→ **Your instructions**
Only a number is wanted here: the count of lines in the data below where the string "XAMPP" occurs.

··· The data

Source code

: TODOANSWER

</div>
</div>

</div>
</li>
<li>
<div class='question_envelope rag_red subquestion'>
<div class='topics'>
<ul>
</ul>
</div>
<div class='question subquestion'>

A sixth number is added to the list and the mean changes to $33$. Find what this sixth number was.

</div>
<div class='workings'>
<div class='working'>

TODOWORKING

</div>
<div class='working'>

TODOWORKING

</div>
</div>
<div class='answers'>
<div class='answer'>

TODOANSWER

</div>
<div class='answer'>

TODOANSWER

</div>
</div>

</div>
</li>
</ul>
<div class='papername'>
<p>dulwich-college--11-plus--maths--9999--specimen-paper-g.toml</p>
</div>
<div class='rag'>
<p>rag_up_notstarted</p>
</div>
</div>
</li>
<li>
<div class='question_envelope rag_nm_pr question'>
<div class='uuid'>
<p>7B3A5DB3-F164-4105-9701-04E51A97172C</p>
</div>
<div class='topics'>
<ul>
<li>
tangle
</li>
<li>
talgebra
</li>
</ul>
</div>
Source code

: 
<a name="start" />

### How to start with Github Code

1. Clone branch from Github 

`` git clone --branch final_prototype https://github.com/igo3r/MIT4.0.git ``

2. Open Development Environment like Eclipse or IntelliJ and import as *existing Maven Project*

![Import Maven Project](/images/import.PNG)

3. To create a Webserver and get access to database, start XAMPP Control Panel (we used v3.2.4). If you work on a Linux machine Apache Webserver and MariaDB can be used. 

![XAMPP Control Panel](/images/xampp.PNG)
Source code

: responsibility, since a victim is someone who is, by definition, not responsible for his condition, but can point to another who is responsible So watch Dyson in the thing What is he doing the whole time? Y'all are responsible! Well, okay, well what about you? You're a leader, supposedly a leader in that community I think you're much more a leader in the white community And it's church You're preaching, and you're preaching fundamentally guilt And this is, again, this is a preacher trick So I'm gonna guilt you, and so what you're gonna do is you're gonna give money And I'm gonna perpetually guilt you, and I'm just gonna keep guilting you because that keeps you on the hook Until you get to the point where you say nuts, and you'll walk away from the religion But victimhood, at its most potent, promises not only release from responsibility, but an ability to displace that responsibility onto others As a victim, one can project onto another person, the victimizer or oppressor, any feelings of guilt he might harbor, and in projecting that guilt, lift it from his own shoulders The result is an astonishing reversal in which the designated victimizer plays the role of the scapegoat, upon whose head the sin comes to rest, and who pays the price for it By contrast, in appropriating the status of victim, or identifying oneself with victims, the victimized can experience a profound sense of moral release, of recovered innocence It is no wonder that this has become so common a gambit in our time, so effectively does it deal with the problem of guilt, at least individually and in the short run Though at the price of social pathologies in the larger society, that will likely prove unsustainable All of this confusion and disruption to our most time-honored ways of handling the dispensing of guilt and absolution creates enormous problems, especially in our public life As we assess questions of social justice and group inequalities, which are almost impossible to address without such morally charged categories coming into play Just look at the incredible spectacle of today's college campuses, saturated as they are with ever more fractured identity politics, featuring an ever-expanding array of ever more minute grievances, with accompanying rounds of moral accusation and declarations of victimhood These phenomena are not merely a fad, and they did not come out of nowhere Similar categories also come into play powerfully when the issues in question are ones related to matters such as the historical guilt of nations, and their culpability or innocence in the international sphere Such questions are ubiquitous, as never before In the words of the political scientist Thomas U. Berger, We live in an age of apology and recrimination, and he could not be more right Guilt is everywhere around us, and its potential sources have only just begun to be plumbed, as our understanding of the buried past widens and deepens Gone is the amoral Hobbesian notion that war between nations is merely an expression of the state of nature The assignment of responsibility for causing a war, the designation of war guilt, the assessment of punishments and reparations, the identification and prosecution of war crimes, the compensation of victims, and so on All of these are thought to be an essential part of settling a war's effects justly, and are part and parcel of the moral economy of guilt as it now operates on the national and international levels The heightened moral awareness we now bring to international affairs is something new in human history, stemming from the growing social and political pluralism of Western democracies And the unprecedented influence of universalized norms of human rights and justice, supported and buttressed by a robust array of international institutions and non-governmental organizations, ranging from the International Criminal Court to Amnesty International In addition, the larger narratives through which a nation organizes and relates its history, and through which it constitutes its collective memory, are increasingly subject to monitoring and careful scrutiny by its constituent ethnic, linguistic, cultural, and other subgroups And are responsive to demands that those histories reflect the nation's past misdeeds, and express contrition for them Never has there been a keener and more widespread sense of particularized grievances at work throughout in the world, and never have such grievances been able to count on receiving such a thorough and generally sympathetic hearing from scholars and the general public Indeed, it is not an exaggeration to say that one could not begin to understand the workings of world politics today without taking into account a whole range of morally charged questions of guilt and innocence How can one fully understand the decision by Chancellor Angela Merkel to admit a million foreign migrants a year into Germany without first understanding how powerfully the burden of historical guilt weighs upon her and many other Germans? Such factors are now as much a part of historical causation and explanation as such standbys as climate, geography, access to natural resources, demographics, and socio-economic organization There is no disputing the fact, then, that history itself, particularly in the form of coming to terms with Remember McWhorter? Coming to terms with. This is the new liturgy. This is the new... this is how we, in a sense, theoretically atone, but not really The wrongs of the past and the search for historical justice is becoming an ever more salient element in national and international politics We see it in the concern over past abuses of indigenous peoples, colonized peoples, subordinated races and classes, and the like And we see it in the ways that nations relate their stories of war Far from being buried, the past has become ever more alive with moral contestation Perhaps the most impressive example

······

→ **Reply to the exercise**
2